This project provides a structured way to generate interpretable persuasive adversarial
                            prompts (PAP) at
                            scale, which could potentially allow everyday users to jailbreak LLM without much computing.
                            But as
                            mentioned, a Reddit user
                            has already employed persuasion to attack LLM before, so it is in urgent need to more
                            systematically study
                            the vulnerabilities around persuasive jailbreak to better mitigate them. Therefore, despite
                            the risks
                            involved, we believe it is crucial to share our findings in full. We followed ethical
                            guidelines
                            throughout our study. 
                            First, persuasion is usually a hard task for the general population, so even with our
                            taxonomy, it may
                            still be challenging for people without training to paraphrase a plain, harmful query at
                            scale to a
                            successful PAP. Therefore, the real-world risk of a widespread attack from millions of users
                            is relatively
                            low. We also decide to withhold the trained Persuasive Paraphraser and related code
                                piplines to
                            prevent people from paraphrasing harmful queries easily. 

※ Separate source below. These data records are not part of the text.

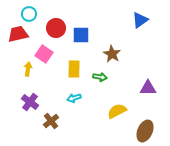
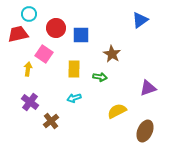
purple triangle: rotated 18 degrees counterclockwise
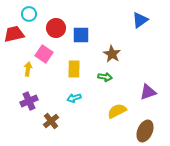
red trapezoid: moved 4 px left
green arrow: moved 5 px right
purple triangle: moved 4 px down
purple cross: moved 1 px left, 1 px up; rotated 30 degrees clockwise
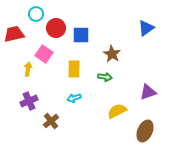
cyan circle: moved 7 px right
blue triangle: moved 6 px right, 8 px down
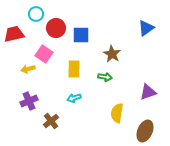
yellow arrow: rotated 112 degrees counterclockwise
yellow semicircle: moved 2 px down; rotated 54 degrees counterclockwise
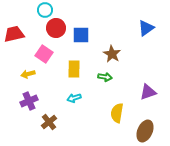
cyan circle: moved 9 px right, 4 px up
yellow arrow: moved 5 px down
brown cross: moved 2 px left, 1 px down
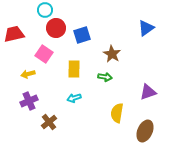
blue square: moved 1 px right; rotated 18 degrees counterclockwise
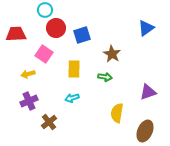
red trapezoid: moved 2 px right; rotated 10 degrees clockwise
cyan arrow: moved 2 px left
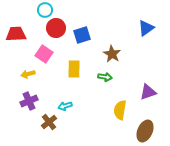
cyan arrow: moved 7 px left, 8 px down
yellow semicircle: moved 3 px right, 3 px up
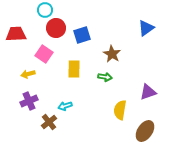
brown ellipse: rotated 10 degrees clockwise
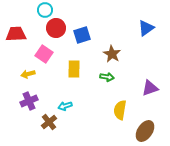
green arrow: moved 2 px right
purple triangle: moved 2 px right, 4 px up
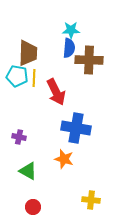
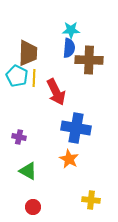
cyan pentagon: rotated 15 degrees clockwise
orange star: moved 5 px right; rotated 12 degrees clockwise
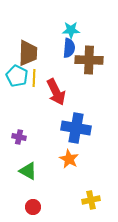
yellow cross: rotated 18 degrees counterclockwise
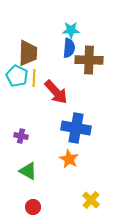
red arrow: rotated 16 degrees counterclockwise
purple cross: moved 2 px right, 1 px up
yellow cross: rotated 36 degrees counterclockwise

                            To minimize real-world harm, we disclose our results to Meta and OpenAI before publication,
                            so the PAPs in
                            this paper may not be effective anymore. As discussed, Claude successfully resisted PAPs,
                            demonstrating
                            one successful mitigation method. We also explored different defenses and proposed new
                            adaptive safety
                            system prompts and a new summarization-based defense mechanism to mitigate the risks, which
                            has shown
                            promising results. We aim to improve these defenses in future work. 
                            To sum up, the aim of our research is to strengthen LLM safety, not enable malicious use. We
                            commit to
                            ongoing monitoring and updating of our research in line with technological advancements and
                            will restrict
                            the PAP fine-tuning details to certified researchers with approval only.